What is epilepsy?
Epilepsy is a common neurological disorder that results when something interferes with electrical impulses in the brain. In this disorder, the nervous system produces intense, abnormal bursts of electrical activity in the brain, which can lead to seizures. Seizures temporarily interfere with muscle control, movement, speech, vision, or awareness. Having seizures can be terrifying, especially if they are severe. Fortunately, treatment is available to reduce the abnormal electrical impulses in your brain and control seizures.
Epilepsy is not a form of mental retardation or mental illness and is not contagious.
What causes epilepsy?
The cause of epilepsy is not always clear. Less than one-half of people with epilepsy have an identifiable, primary cause.
Epilepsy is sometimes the result of another condition, such as head injury, brain tumor, brain infection, or stroke.
What are the symptoms?
The main symptom of epilepsy is repeated seizures that occur without warning and often for no clear reason. If left untreated, seizures may continue and even become more severe and more frequent over time.
The way a seizure manifests itself may vary from person to person. For example, your senses may briefly stop working, or you may lose muscle control and your body may twitch or jerk. Some people become trancelike (stare off into space), unconscious, or have convulsions. A combination of seizures is also possible.
Not everyone who has seizures has epilepsy. Sometimes seizures occur as a result of injury, illness, or another medical condition that is not related to epilepsy. In these cases, seizures stop once the condition improves or goes away.

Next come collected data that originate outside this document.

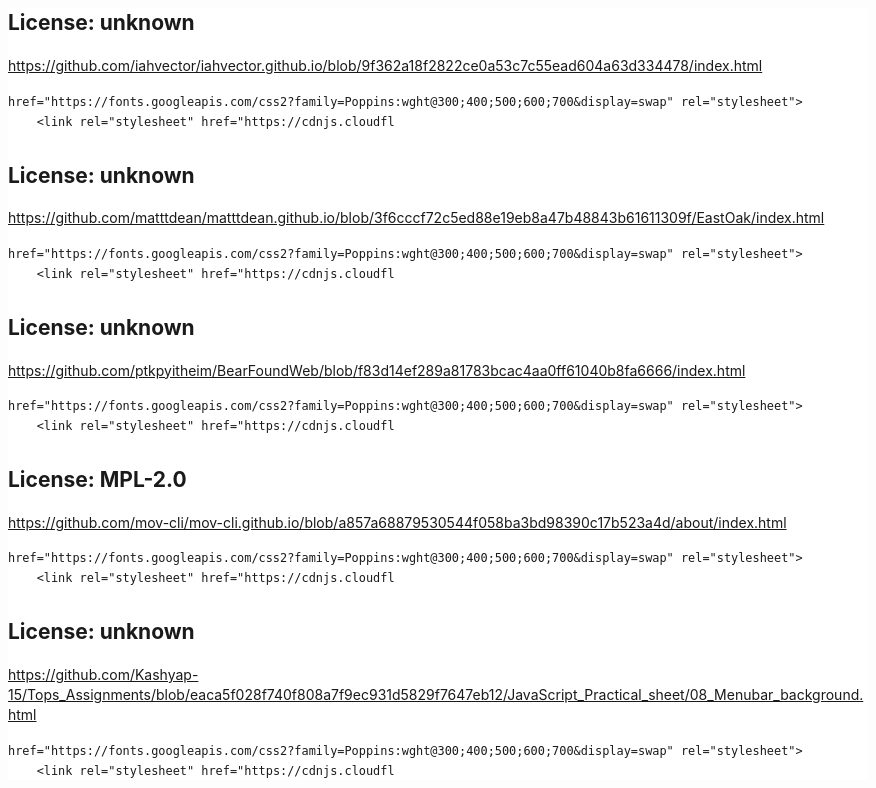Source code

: 
## License: unknown
https://github.com/iahvector/iahvector.github.io/blob/9f362a18f2822ce0a53c7c55ead604a63d334478/index.html

```
href="https://fonts.googleapis.com/css2?family=Poppins:wght@300;400;500;600;700&display=swap" rel="stylesheet">
    <link rel="stylesheet" href="https://cdnjs.cloudfl
```


## License: unknown
https://github.com/matttdean/matttdean.github.io/blob/3f6cccf72c5ed88e19eb8a47b48843b61611309f/EastOak/index.html

```
href="https://fonts.googleapis.com/css2?family=Poppins:wght@300;400;500;600;700&display=swap" rel="stylesheet">
    <link rel="stylesheet" href="https://cdnjs.cloudfl
```


## License: unknown
https://github.com/ptkpyitheim/BearFoundWeb/blob/f83d14ef289a81783bcac4aa0ff61040b8fa6666/index.html

```
href="https://fonts.googleapis.com/css2?family=Poppins:wght@300;400;500;600;700&display=swap" rel="stylesheet">
    <link rel="stylesheet" href="https://cdnjs.cloudfl
```


## License: MPL-2.0
https://github.com/mov-cli/mov-cli.github.io/blob/a857a68879530544f058ba3bd98390c17b523a4d/about/index.html

```
href="https://fonts.googleapis.com/css2?family=Poppins:wght@300;400;500;600;700&display=swap" rel="stylesheet">
    <link rel="stylesheet" href="https://cdnjs.cloudfl
```


## License: unknown
https://github.com/Kashyap-15/Tops_Assignments/blob/eaca5f028f740f808a7f9ec931d5829f7647eb12/JavaScript_Practical_sheet/08_Menubar_background.html

```
href="https://fonts.googleapis.com/css2?family=Poppins:wght@300;400;500;600;700&display=swap" rel="stylesheet">
    <link rel="stylesheet" href="https://cdnjs.cloudfl
```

Epilepsy is a chronic (long-term) disorder that causes repeated seizures if left untreated or which sometimes continue despite treatment
Facts About Epilepsy:
- About two million people in the United States have epilepsy or have had a seizure at some point in their lives.
- About 75% of people with epilepsy had their first seizures in childhood.
- Epilepsy was first mentioned more than 3,000 years ago in ancient Babylon. It was thought to be an attack by demons or gods.
- The Greek physician Hippo crates first suggested, about 400 BCE, that epilepsy was a disorder of the brain.
- Bromides were the first drugs to be used effectively against epilepsy. Charles Locock introduced their use in 1857.
- More than 30 different types of seizures have been described.
- Some researchers have estimated that as many as 500 different genes could be linked to epilepsy.